By this logic, however, everything the rabbis ordain should be considered just as sacred as what the Bible decrees—as the Gemara goes on to point out. The argument is finally settled by the common-sense opinion of Abaye: The blessing on Hanukkah is not absolutely required, but it is instituted “so that people do not treat [the holiday] with disrespect.” It follows that biblical holidays still take precedence over rabbinic ones: If a poor man has to choose between buying Shabbat candles and Hanukkah candles, the Talmud says he should pick the former.

Sunday, December 2, 2012

Article on r̶o̶c̶k̶e̶r̶ crooner Glen Campbell mentions Messianic Jews

From Glen Campbell has rock, religion on his mind | Reuters:
Grammys in a cabinet? Check.

Movie theater? Check.

Jewish artifacts? Check.

Back up. The Baptist-raised country star, who says he once confused "menorah" with "manure," displays a Jewish candelabrum on the mantel, and a Hebrew book sits on the coffee table.

Adding to the cross-cultural confusion, the Rhinestone Cowboy soon breaks into a plaintive cry,

"Jeee-esus ... Help me find my special place." His German Shepherd joins in on the last bit.

It's not a hymn or a prayer. It's a line from an old song by the 1960s rock band the Velvet Underground. "Jesus" appears on the semi-retired singer's first album in 15 years for Capitol Records, the wryly titled "Meet Glen Campbell" (August 19), in which the 72-year-old singer covers tunes by the likes of U2, Green Day, John Lennon and the Foo Fighters.

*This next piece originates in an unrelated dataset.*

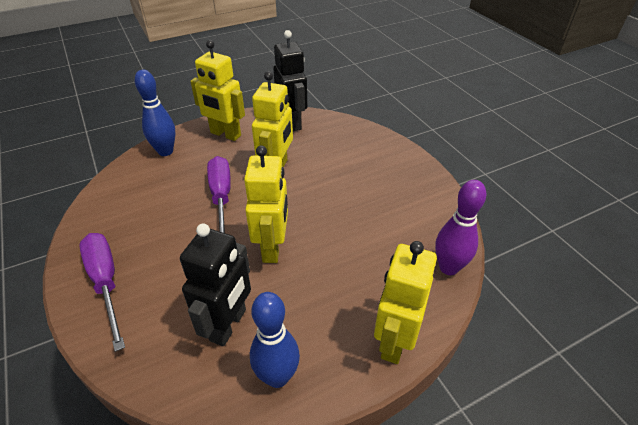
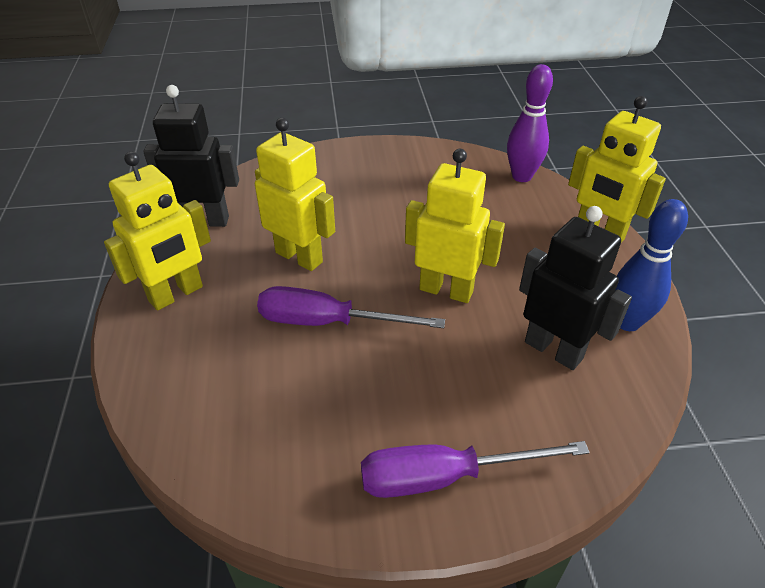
camera: 70 degrees left, 0 degrees up
(165, 151) = (165, 375): blue bowling pin -> none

Amid the jarring juxtapositions, Campbell reveals that he and his wife, Kim, attend the local synagogue every Saturday and celebrate Jewish holidays such as Passover, Rosh Hashanah and Hanukkah, as well as Christmas. Kim cooks a mean brisket but is still working on her matzo balls. And grape juice subs for Manischewitz in the alcohol-free household.


For two decades, the Campbells have been adherents of Messianic Judaism, a religious movement whose members regard themselves as committed Jews but are rejected by mainstream Jewish denominations as following an essentially evangelical Christian theology.

"It's Jews who believe that Christ is the risen savior," Campbell said. "I think it will all come around to that."